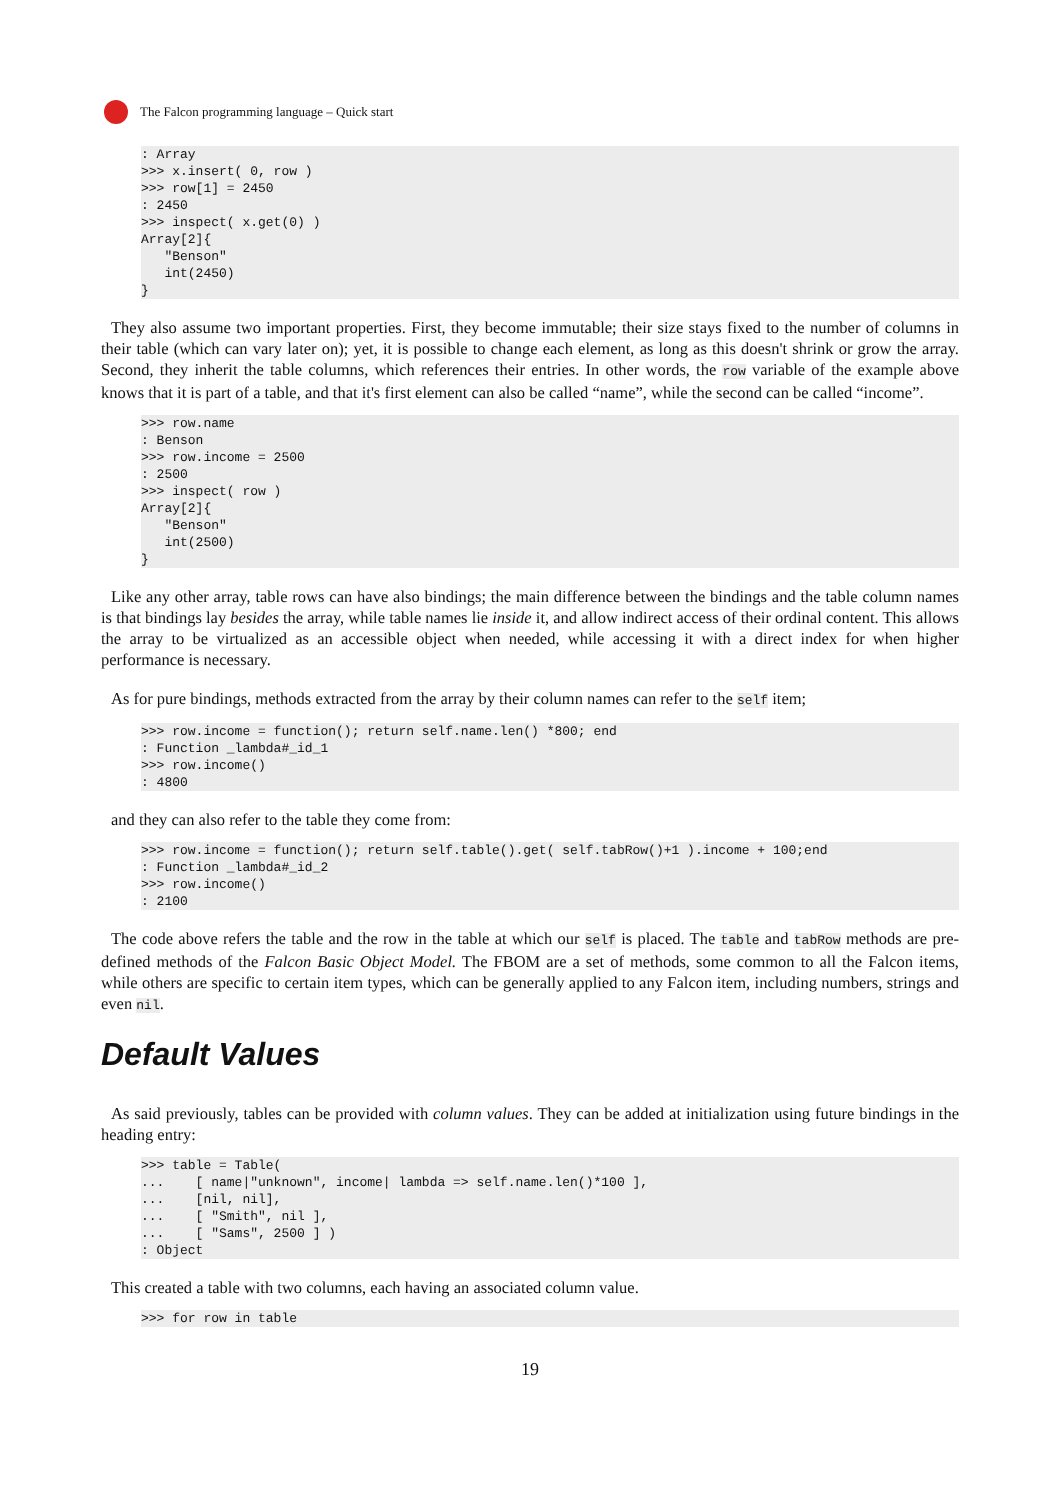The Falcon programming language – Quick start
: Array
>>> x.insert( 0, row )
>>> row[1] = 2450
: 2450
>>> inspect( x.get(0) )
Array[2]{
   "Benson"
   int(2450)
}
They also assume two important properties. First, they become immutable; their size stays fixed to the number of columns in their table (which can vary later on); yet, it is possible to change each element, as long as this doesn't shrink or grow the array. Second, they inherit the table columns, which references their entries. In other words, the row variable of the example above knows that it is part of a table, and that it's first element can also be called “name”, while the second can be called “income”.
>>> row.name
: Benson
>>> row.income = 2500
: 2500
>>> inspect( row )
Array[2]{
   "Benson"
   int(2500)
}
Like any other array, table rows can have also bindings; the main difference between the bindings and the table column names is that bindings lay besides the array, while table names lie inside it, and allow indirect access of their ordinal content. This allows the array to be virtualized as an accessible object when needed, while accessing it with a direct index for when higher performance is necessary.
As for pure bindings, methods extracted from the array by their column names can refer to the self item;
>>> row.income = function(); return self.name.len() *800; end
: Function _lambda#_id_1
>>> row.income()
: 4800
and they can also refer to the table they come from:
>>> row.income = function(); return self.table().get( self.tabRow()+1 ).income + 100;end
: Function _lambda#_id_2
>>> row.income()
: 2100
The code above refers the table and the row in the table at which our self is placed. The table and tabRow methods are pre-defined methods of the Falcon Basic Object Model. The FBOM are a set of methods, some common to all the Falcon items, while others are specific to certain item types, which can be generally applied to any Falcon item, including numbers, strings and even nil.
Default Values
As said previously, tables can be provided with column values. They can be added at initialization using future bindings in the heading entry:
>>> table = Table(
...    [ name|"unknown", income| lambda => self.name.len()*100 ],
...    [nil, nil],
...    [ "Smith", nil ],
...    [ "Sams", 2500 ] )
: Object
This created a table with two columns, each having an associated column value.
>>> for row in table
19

____________________

TASK REQUIREMENTS: Everything from the first line of the listing above through the line that contains "Default Values" is to be restated word for word, minus the pictures.

REPLY TO THE TASK:
The Falcon programming language – Quick start
: Array
>>> x.insert( 0, row )
>>> row[1] = 2450
: 2450
>>> inspect( x.get(0) )
Array[2]{
   "Benson"
   int(2450)
}
They also assume two important properties. First, they become immutable; their size stays fixed to the number of columns in their table (which can vary later on); yet, it is possible to change each element, as long as this doesn't shrink or grow the array. Second, they inherit the table columns, which references their entries. In other words, the row variable of the example above knows that it is part of a table, and that it's first element can also be called “name”, while the second can be called “income”.
>>> row.name
: Benson
>>> row.income = 2500
: 2500
>>> inspect( row )
Array[2]{
   "Benson"
   int(2500)
}
Like any other array, table rows can have also bindings; the main difference between the bindings and the table column names is that bindings lay besides the array, while table names lie inside it, and allow indirect access of their ordinal content. This allows the array to be virtualized as an accessible object when needed, while accessing it with a direct index for when higher performance is necessary.
As for pure bindings, methods extracted from the array by their column names can refer to the self item;
>>> row.income = function(); return self.name.len() *800; end
: Function _lambda#_id_1
>>> row.income()
: 4800
and they can also refer to the table they come from:
>>> row.income = function(); return self.table().get( self.tabRow()+1 ).income + 100;end
: Function _lambda#_id_2
>>> row.income()
: 2100
The code above refers the table and the row in the table at which our self is placed. The table and tabRow methods are pre-defined methods of the Falcon Basic Object Model. The FBOM are a set of methods, some common to all the Falcon items, while others are specific to certain item types, which can be generally applied to any Falcon item, including numbers, strings and even nil.
Default Values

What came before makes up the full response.